**Data extract**
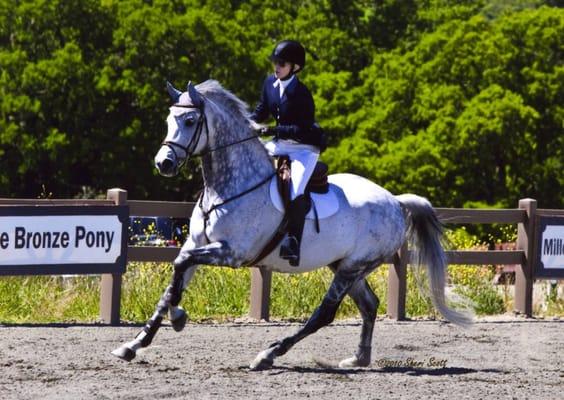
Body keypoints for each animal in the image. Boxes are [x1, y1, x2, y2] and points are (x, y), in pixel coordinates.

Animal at [111, 79, 472, 370]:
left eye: (189, 120)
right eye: (168, 119)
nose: (164, 163)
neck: (226, 187)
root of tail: (395, 201)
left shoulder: (232, 253)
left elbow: (179, 267)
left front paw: (178, 318)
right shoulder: (197, 245)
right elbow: (173, 279)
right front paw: (134, 344)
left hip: (352, 266)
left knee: (325, 313)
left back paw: (268, 355)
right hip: (346, 265)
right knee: (369, 305)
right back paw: (358, 358)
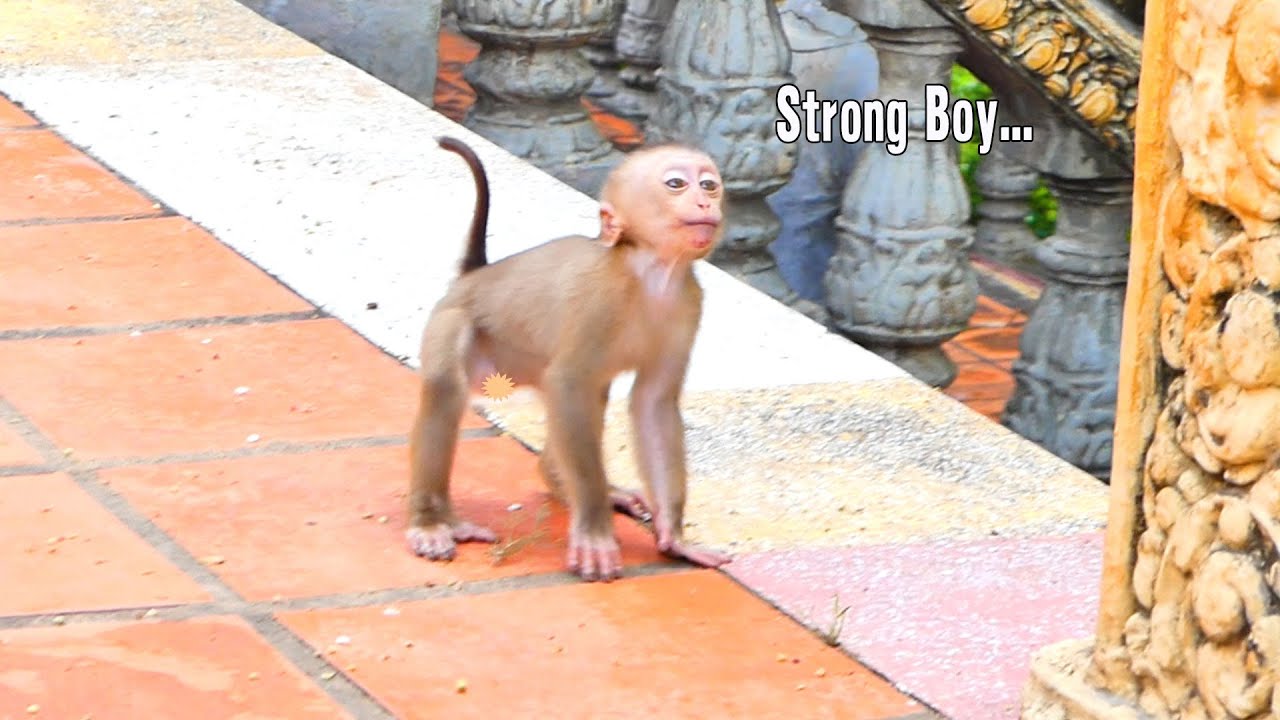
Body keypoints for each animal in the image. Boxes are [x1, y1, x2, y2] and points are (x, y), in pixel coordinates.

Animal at [406, 135, 732, 582]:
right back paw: (433, 521)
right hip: (457, 322)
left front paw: (674, 536)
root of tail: (474, 278)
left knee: (591, 393)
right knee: (447, 387)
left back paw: (562, 480)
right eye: (677, 184)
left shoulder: (688, 304)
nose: (704, 202)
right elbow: (569, 383)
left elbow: (653, 404)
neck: (650, 273)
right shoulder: (602, 298)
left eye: (710, 184)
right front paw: (594, 532)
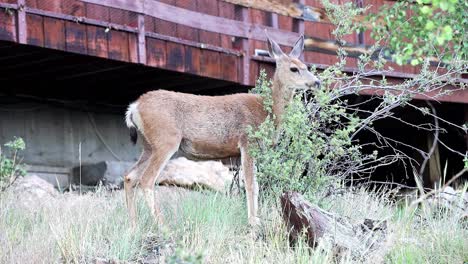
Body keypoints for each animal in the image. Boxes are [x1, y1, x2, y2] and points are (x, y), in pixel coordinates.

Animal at [124, 34, 320, 227]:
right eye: (294, 68)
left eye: (306, 66)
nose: (317, 81)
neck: (268, 111)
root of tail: (135, 106)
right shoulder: (248, 143)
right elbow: (251, 185)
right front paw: (253, 222)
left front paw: (255, 219)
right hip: (166, 140)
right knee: (146, 180)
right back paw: (163, 226)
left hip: (149, 145)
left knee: (129, 176)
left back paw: (133, 226)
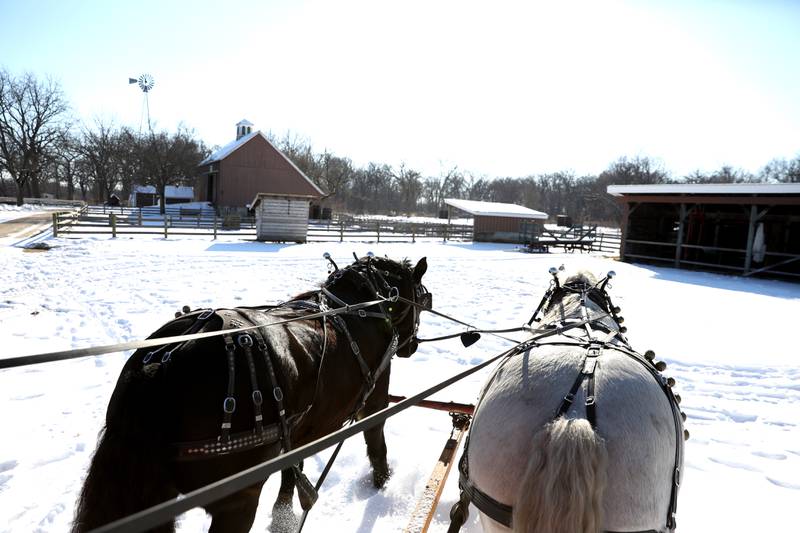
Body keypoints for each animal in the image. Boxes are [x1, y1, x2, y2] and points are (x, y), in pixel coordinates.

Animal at [72, 256, 428, 528]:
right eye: (422, 299)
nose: (412, 347)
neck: (366, 304)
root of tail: (162, 363)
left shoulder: (299, 431)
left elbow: (291, 471)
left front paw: (283, 515)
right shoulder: (375, 399)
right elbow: (376, 441)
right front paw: (382, 482)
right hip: (238, 500)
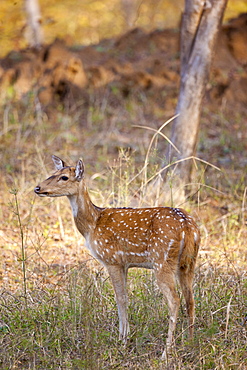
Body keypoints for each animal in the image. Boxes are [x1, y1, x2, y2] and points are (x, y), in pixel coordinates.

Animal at [34, 155, 201, 356]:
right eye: (54, 172)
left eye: (64, 177)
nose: (38, 188)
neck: (92, 225)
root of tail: (188, 227)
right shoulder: (124, 263)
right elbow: (125, 297)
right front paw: (124, 336)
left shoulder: (111, 259)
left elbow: (120, 298)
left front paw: (122, 340)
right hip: (188, 262)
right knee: (190, 299)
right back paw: (190, 344)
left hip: (162, 260)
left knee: (174, 300)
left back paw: (166, 352)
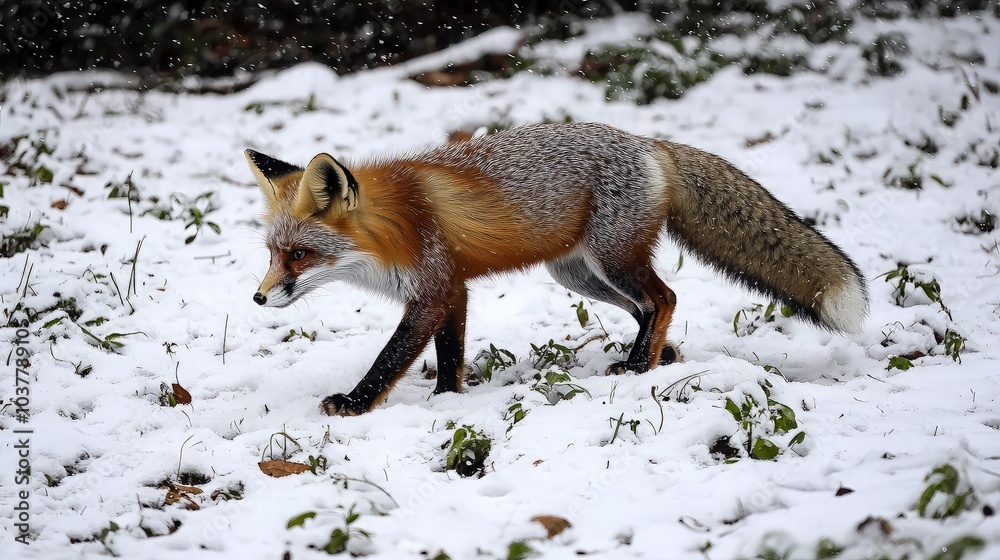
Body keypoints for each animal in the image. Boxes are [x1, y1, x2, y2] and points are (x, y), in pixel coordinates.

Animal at [246, 122, 868, 416]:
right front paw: (448, 400)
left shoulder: (432, 290)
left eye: (299, 254)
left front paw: (354, 404)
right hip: (580, 276)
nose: (258, 299)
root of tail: (649, 142)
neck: (395, 229)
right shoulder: (454, 289)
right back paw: (656, 356)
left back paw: (637, 367)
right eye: (272, 254)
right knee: (648, 309)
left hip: (612, 260)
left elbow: (390, 357)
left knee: (664, 298)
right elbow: (451, 356)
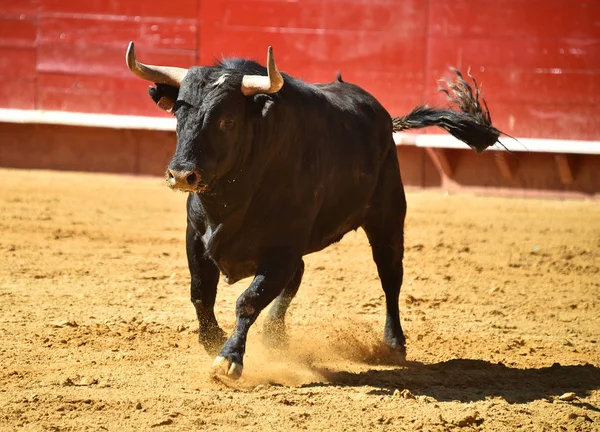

**Task item**
Return all lines of the material above in which "tail" occurs.

**Task answer**
root of tail: (395, 201)
root of tail: (474, 278)
root of tail: (135, 106)
root of tail: (162, 363)
root of tail: (188, 227)
root of tail: (649, 142)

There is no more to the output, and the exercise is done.